▸ Work order:
The output has to be the full set of records, reproduced exactly, minus any picture.

┌────────

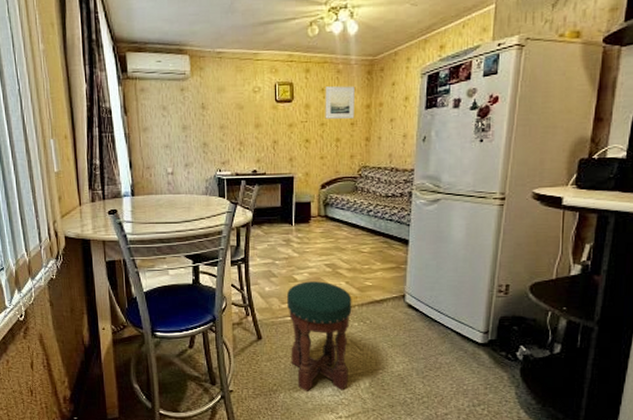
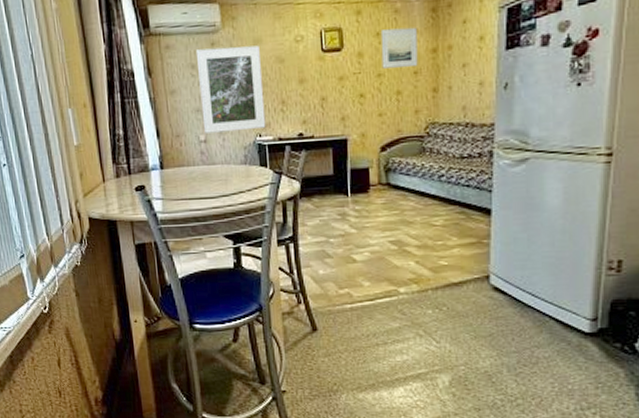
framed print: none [167,93,226,167] -> present [195,45,266,133]
stool: present [286,281,352,391] -> none [344,261,425,392]

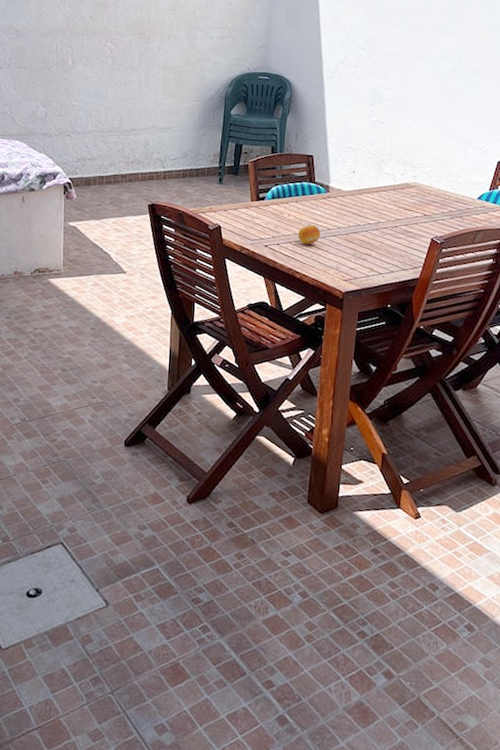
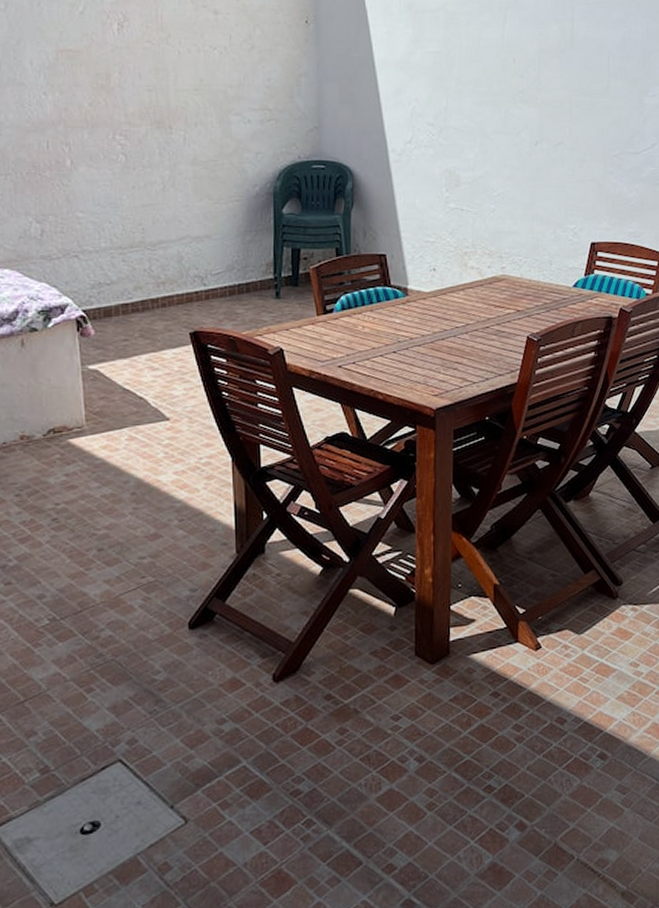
fruit: present [297,225,321,245] -> none [375,336,403,360]

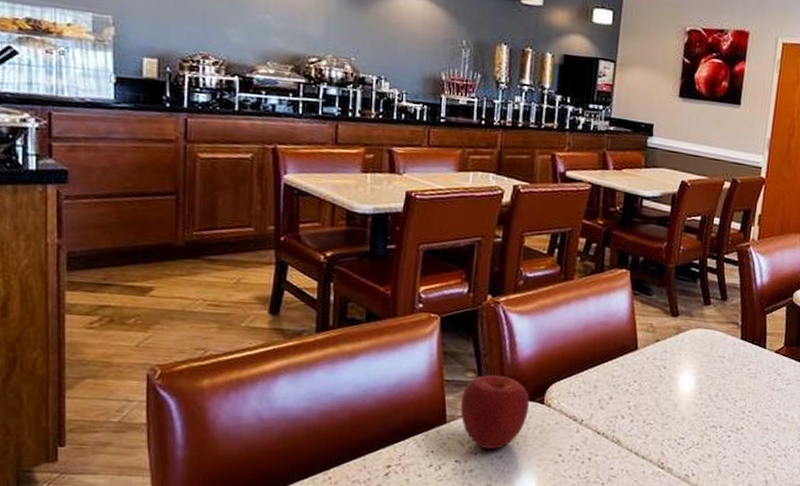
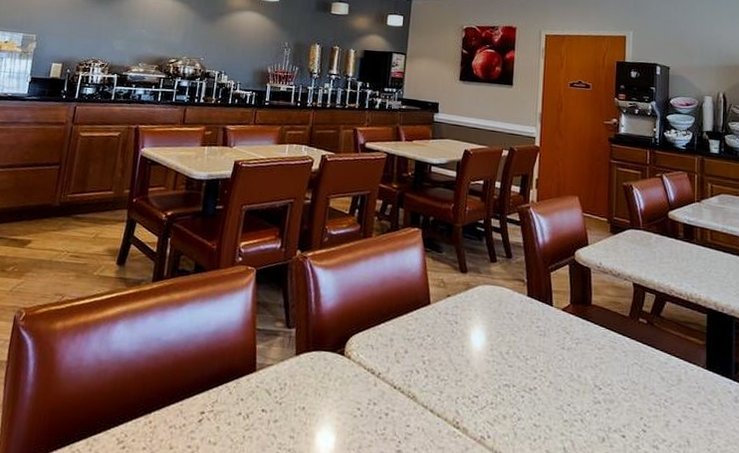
apple: present [460,374,529,449] -> none [269,325,331,400]

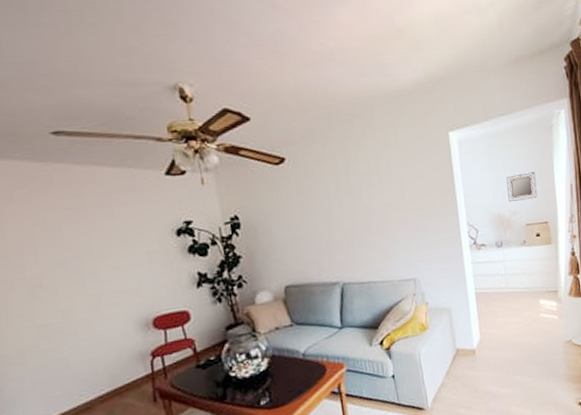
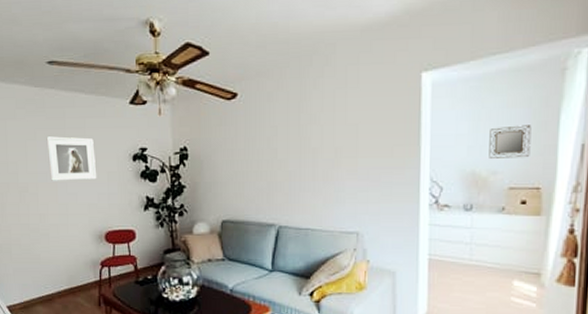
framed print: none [60,216,135,270] -> present [46,136,97,181]

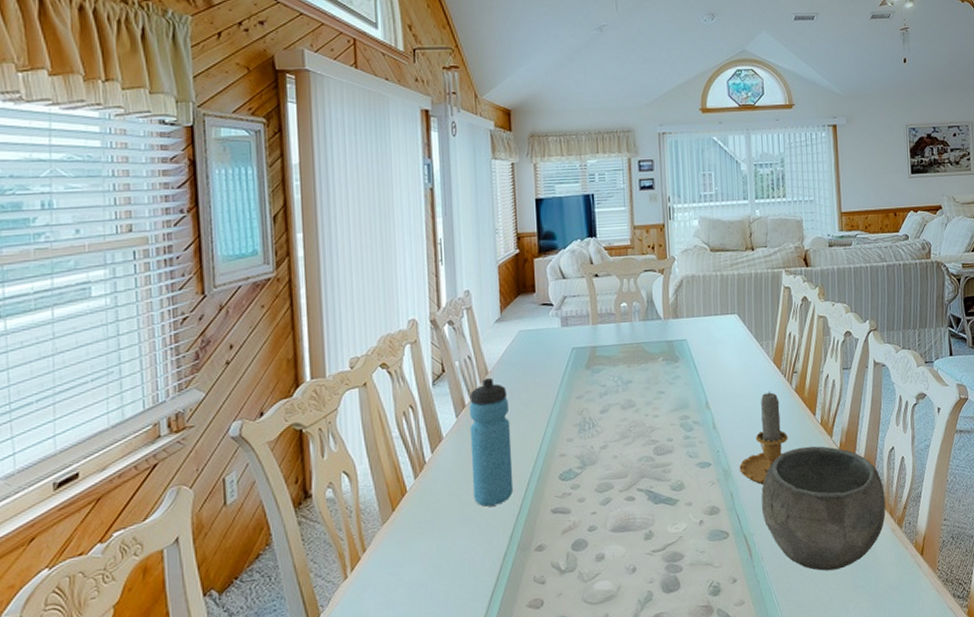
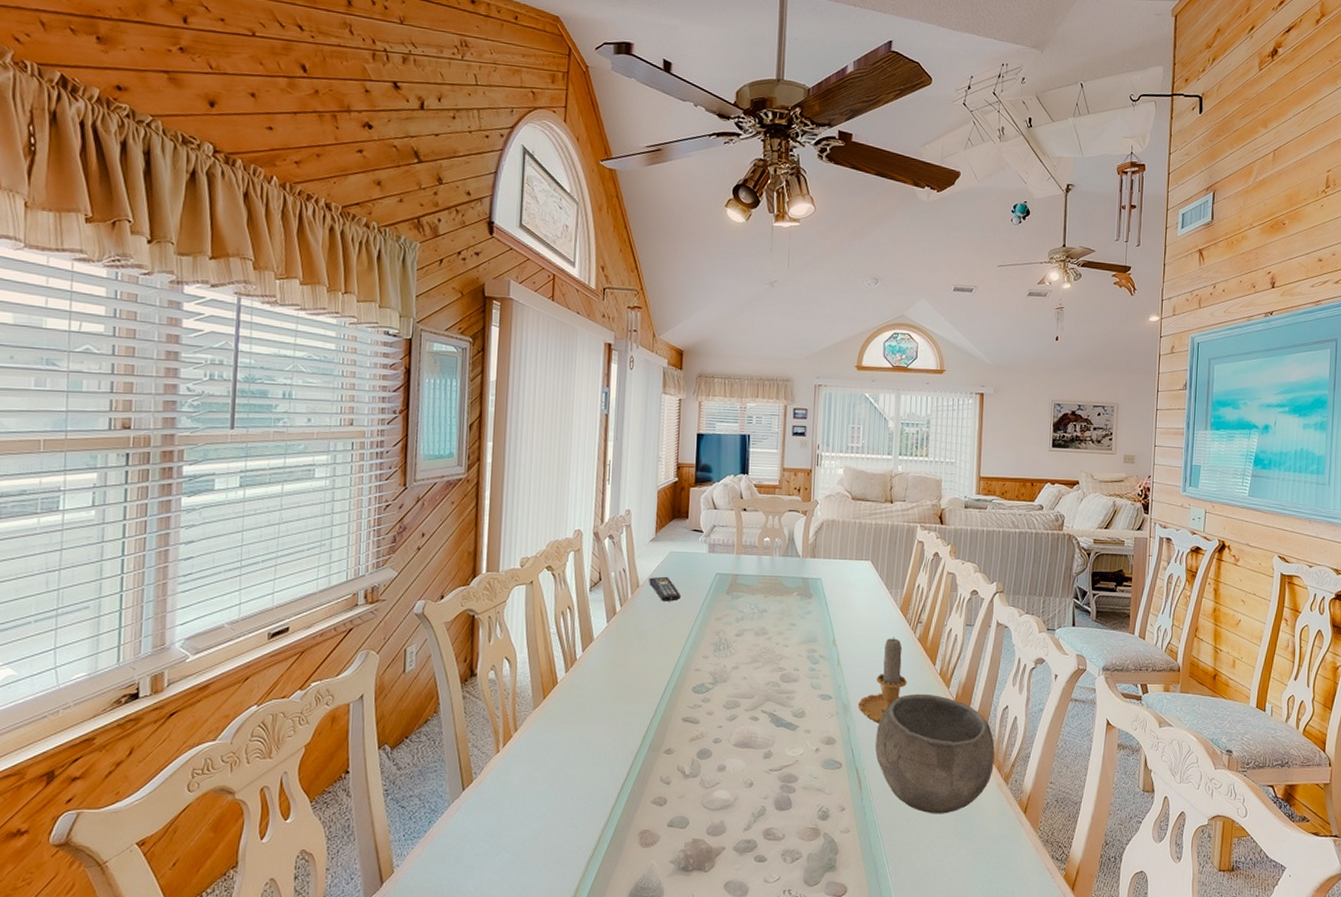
water bottle: present [468,378,514,507] -> none [614,591,654,707]
remote control: none [498,358,537,386] -> present [649,576,682,602]

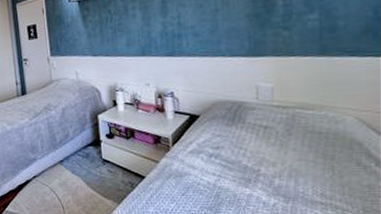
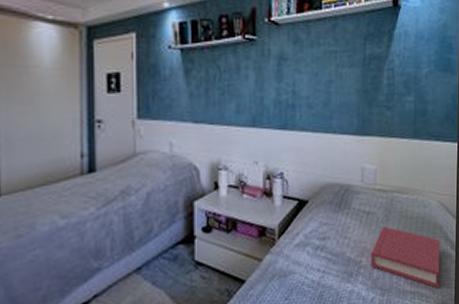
hardback book: none [271,140,361,203] -> present [371,226,441,289]

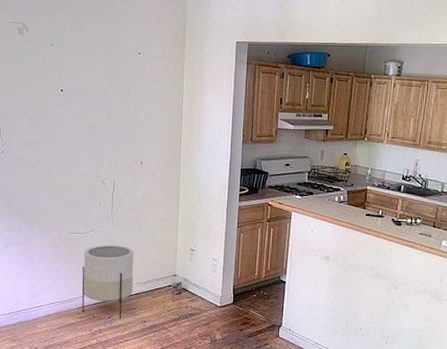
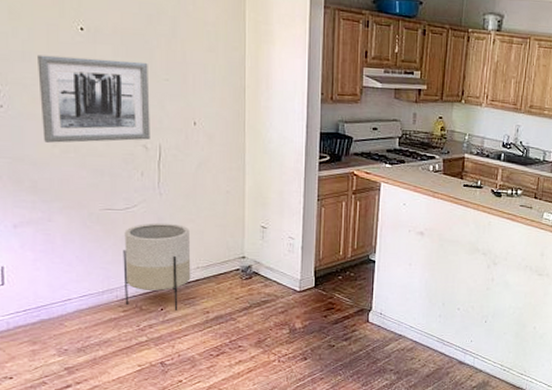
wall art: none [29,111,108,180] -> present [38,54,150,143]

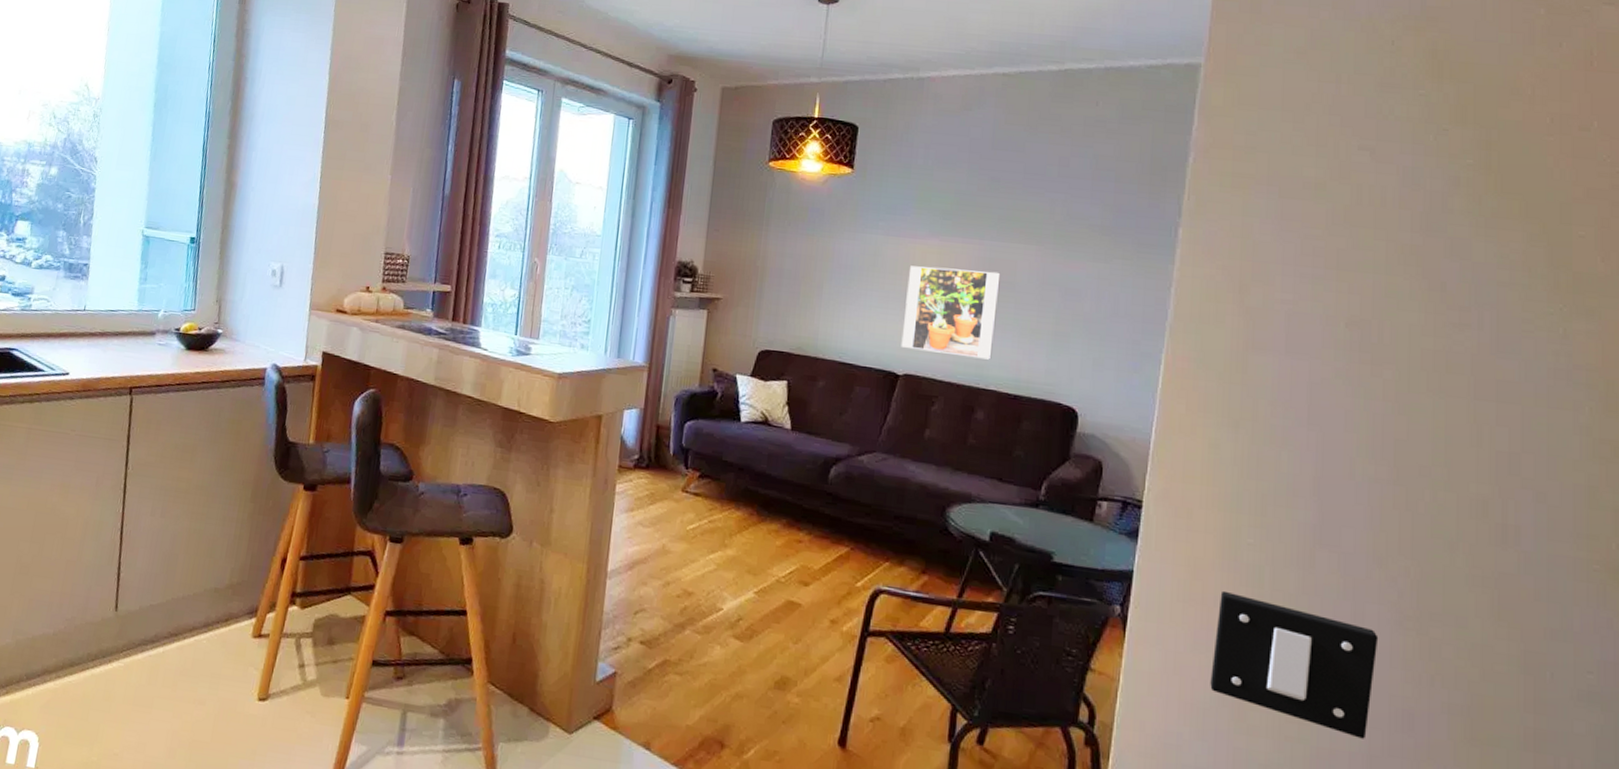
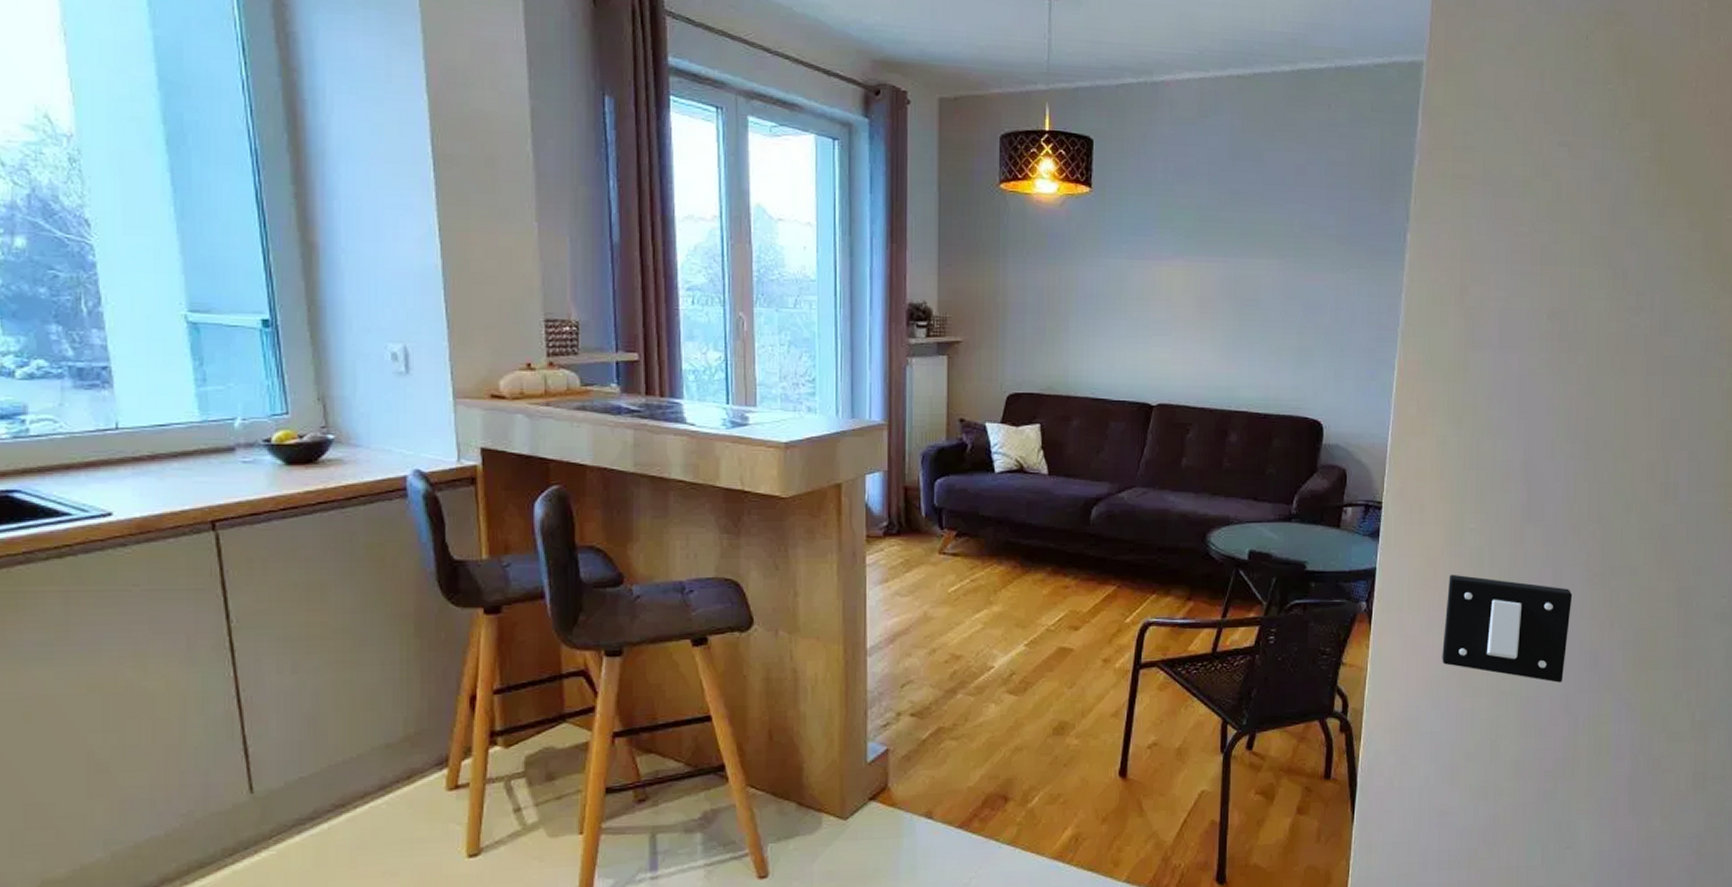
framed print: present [901,266,1001,360] -> none [1153,289,1246,381]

└────────

▸ Task solution:
framed print: none [167,93,226,167] -> present [195,45,266,133]
stool: present [286,281,352,391] -> none [344,261,425,392]

fruit: present [297,225,321,245] -> none [375,336,403,360]

apple: present [460,374,529,449] -> none [269,325,331,400]

framed print: none [60,216,135,270] -> present [46,136,97,181]

water bottle: present [468,378,514,507] -> none [614,591,654,707]
remote control: none [498,358,537,386] -> present [649,576,682,602]

hardback book: none [271,140,361,203] -> present [371,226,441,289]

wall art: none [29,111,108,180] -> present [38,54,150,143]

framed print: present [901,266,1001,360] -> none [1153,289,1246,381]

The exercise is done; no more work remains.